Mark also pointed to our understanding of typologies as a key area where AML is lacking. A number of controls, red flags, and typologies that persist today have their origins long in the past, for example, the anti-narcotics money laundering landscape of the 1980s. If you want to find 1980s cocaine money laundering in Miami, the controls are great, unfortunately, they hold little relevancy in catching the criminals of today.
Digitalisation is the future of AML
A lot of what we consider to be the standard typologies today, like cash-in-wire-out, come from that era also, because the technology when these early AML systems went into place was largely post Patriot Act in the early 2000s. This was a time when data storage and data processing was quite expensive, Mark recalled that it now costs mere pennies to store a gigabite of data today compared to around $10 in those early days.
Today, technology allows us the luxury of collecting and storing as much data as is needed, but as a community Mark felt that we haven’t yet caught up to technology and harnessed what it has to offer, especially the ability to gather large volumes of data to go after more sophisticated financial crime typologies.
The gap in typologies, as Mark explained it, comes from understanding how we get from a typology as laid out by law enforcement, to what that would look like represented in data and what the data features are that we can then use in AML systems to target it – something every institution struggles with to some degree.
For more about financial crime typologies, predicate offences, AML and AI, download our eBook: How AI can improve the detection of evolving typologies driving financial crime.
AI can help close the gaps in AML
Historically, the wrong data has been captured – and sparsely. Behemoth systems in big organisations, as Janet called them, are often very siloed and don’t allow for data to be connected up without significant effort. Criminals are very entrepreneurial in many ways, and recognise that there’s large gaps in these institutions that can be used to their advantage to evade exposure.
Janet reflected that one of the first things she does when talking to financial institutions is look at what they already have, because quite often the data has to be reorganised and stripped back to the basics before going in and implementing sophisticated new technologies like AI and machine learning – something which isn’t as big a task as it sounds but is crucial.

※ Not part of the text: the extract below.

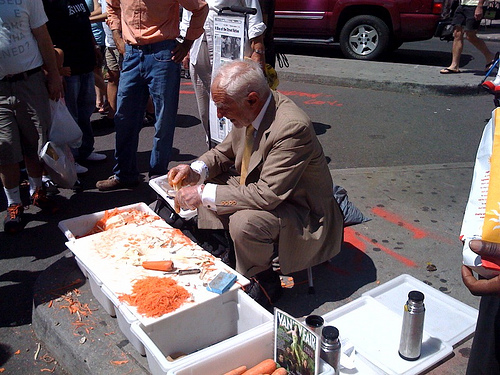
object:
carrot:
[141, 260, 175, 272]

Ultimately, technology can overcome the historical issues data has presented in detecting suspicious activity or suspicious individuals by providing a lens through which to efficiently evaluate the data in one view. Janet also impressed that fundamentally, to get the best out of the latest technologies, you have to start at the beginning by gathering the correct information, because you can't predict or analyse something that you just don't have access to.
AI and information sharing
Increasing public/private collaboration represents some of the ‘green shoots’ of the beginnings of help, according to Mark. In the past few years, we’ve seen more public/private partnerships, primarily between financial institutions and law enforcement, where it’s been recognised that disparate, disorganised data presents a significant barrier to AML efforts.

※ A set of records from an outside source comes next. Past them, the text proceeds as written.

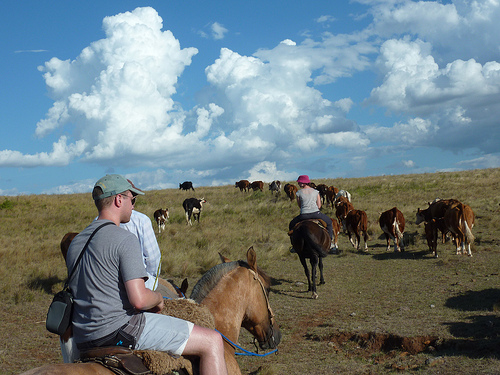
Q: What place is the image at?
A: It is at the field.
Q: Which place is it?
A: It is a field.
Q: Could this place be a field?
A: Yes, it is a field.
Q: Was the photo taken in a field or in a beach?
A: It was taken at a field.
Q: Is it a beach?
A: No, it is a field.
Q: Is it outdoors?
A: Yes, it is outdoors.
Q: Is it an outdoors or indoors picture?
A: It is outdoors.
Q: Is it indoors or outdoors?
A: It is outdoors.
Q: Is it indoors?
A: No, it is outdoors.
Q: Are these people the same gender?
A: No, they are both male and female.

Thankfully, emerging technologies such as federated machine learning and homomorphic encryption provide a new hope for the future of a secure, collaborative approach to data, and negate a lot of the heavy lifting associated with data sharing between separate entities.
AI and its potential to transform the current success rate of AML efforts globally is something which the panel agreed presents a massive opportunity for any government to take advantage of.